Records supplied |
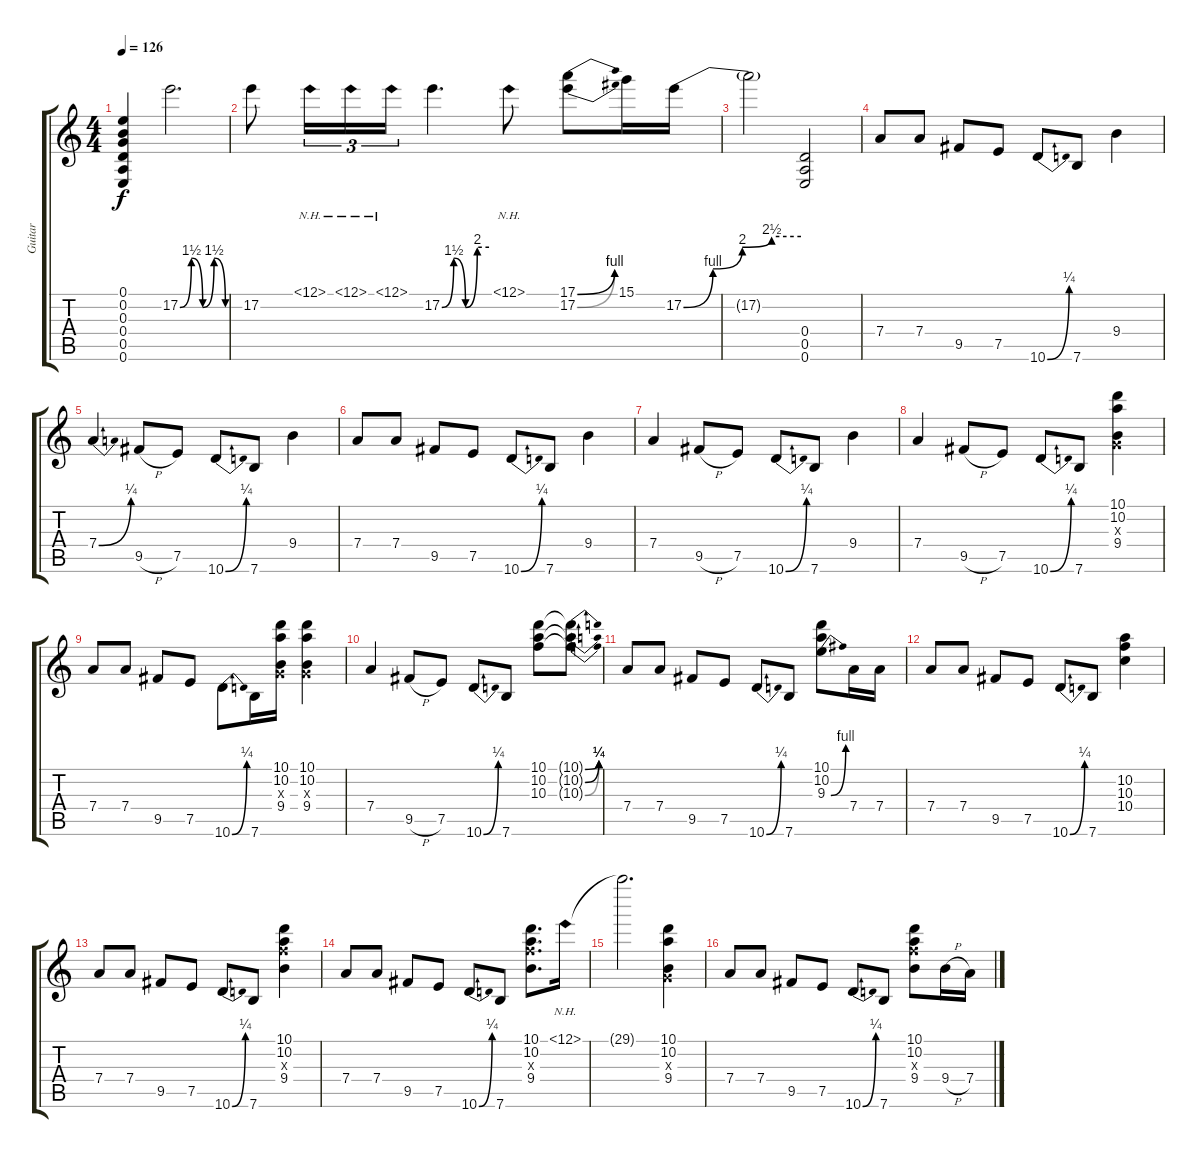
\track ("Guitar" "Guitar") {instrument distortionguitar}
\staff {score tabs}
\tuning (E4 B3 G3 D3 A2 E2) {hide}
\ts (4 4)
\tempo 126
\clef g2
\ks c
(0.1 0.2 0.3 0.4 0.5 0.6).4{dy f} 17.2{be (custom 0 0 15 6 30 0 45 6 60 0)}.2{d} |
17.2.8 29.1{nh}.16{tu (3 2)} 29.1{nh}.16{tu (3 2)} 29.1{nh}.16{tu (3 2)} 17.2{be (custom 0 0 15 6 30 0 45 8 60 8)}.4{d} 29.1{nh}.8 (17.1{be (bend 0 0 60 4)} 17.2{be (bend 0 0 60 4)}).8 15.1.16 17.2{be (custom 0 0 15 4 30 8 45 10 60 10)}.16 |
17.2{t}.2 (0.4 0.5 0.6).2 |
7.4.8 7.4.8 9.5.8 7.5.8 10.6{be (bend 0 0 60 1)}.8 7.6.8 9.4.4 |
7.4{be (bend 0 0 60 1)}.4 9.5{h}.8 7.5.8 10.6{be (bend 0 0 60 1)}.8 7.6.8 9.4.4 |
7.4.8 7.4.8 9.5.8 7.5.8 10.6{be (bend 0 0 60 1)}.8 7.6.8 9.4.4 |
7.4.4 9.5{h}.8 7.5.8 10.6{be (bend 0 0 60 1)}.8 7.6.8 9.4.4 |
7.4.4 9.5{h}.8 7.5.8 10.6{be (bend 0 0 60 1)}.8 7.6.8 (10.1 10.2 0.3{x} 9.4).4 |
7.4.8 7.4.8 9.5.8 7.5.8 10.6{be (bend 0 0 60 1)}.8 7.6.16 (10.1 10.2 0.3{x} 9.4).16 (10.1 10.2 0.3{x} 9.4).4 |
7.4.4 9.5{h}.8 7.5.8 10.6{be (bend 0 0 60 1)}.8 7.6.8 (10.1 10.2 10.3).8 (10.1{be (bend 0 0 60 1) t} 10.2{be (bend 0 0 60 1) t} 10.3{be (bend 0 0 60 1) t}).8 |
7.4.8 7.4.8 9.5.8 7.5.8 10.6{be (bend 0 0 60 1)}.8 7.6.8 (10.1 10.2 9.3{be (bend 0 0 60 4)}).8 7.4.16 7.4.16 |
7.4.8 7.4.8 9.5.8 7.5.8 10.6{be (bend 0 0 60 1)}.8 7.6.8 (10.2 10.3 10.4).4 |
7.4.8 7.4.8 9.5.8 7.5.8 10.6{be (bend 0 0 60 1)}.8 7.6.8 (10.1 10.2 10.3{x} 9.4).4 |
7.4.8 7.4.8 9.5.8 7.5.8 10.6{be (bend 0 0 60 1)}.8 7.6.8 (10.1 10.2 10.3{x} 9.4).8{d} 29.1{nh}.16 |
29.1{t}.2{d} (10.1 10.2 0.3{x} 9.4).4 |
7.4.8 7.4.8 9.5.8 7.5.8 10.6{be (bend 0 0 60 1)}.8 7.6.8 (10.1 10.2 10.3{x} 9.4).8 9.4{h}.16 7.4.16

The exercise |
Print every line of notation in the entry above with no changes, and leave the picture out.

Reply |
\track ("Guitar" "Guitar") {instrument distortionguitar}
\staff {score tabs}
\tuning (E4 B3 G3 D3 A2 E2) {hide}
\ts (4 4)
\tempo 126
\clef g2
\ks c
(0.1 0.2 0.3 0.4 0.5 0.6).4{dy f} 17.2{be (custom 0 0 15 6 30 0 45 6 60 0)}.2{d} |
17.2.8 29.1{nh}.16{tu (3 2)} 29.1{nh}.16{tu (3 2)} 29.1{nh}.16{tu (3 2)} 17.2{be (custom 0 0 15 6 30 0 45 8 60 8)}.4{d} 29.1{nh}.8 (17.1{be (bend 0 0 60 4)} 17.2{be (bend 0 0 60 4)}).8 15.1.16 17.2{be (custom 0 0 15 4 30 8 45 10 60 10)}.16 |
17.2{t}.2 (0.4 0.5 0.6).2 |
7.4.8 7.4.8 9.5.8 7.5.8 10.6{be (bend 0 0 60 1)}.8 7.6.8 9.4.4 |
7.4{be (bend 0 0 60 1)}.4 9.5{h}.8 7.5.8 10.6{be (bend 0 0 60 1)}.8 7.6.8 9.4.4 |
7.4.8 7.4.8 9.5.8 7.5.8 10.6{be (bend 0 0 60 1)}.8 7.6.8 9.4.4 |
7.4.4 9.5{h}.8 7.5.8 10.6{be (bend 0 0 60 1)}.8 7.6.8 9.4.4 |
7.4.4 9.5{h}.8 7.5.8 10.6{be (bend 0 0 60 1)}.8 7.6.8 (10.1 10.2 0.3{x} 9.4).4 |
7.4.8 7.4.8 9.5.8 7.5.8 10.6{be (bend 0 0 60 1)}.8 7.6.16 (10.1 10.2 0.3{x} 9.4).16 (10.1 10.2 0.3{x} 9.4).4 |
7.4.4 9.5{h}.8 7.5.8 10.6{be (bend 0 0 60 1)}.8 7.6.8 (10.1 10.2 10.3).8 (10.1{be (bend 0 0 60 1) t} 10.2{be (bend 0 0 60 1) t} 10.3{be (bend 0 0 60 1) t}).8 |
7.4.8 7.4.8 9.5.8 7.5.8 10.6{be (bend 0 0 60 1)}.8 7.6.8 (10.1 10.2 9.3{be (bend 0 0 60 4)}).8 7.4.16 7.4.16 |
7.4.8 7.4.8 9.5.8 7.5.8 10.6{be (bend 0 0 60 1)}.8 7.6.8 (10.2 10.3 10.4).4 |
7.4.8 7.4.8 9.5.8 7.5.8 10.6{be (bend 0 0 60 1)}.8 7.6.8 (10.1 10.2 10.3{x} 9.4).4 |
7.4.8 7.4.8 9.5.8 7.5.8 10.6{be (bend 0 0 60 1)}.8 7.6.8 (10.1 10.2 10.3{x} 9.4).8{d} 29.1{nh}.16 |
29.1{t}.2{d} (10.1 10.2 0.3{x} 9.4).4 |
7.4.8 7.4.8 9.5.8 7.5.8 10.6{be (bend 0 0 60 1)}.8 7.6.8 (10.1 10.2 10.3{x} 9.4).8 9.4{h}.16 7.4.16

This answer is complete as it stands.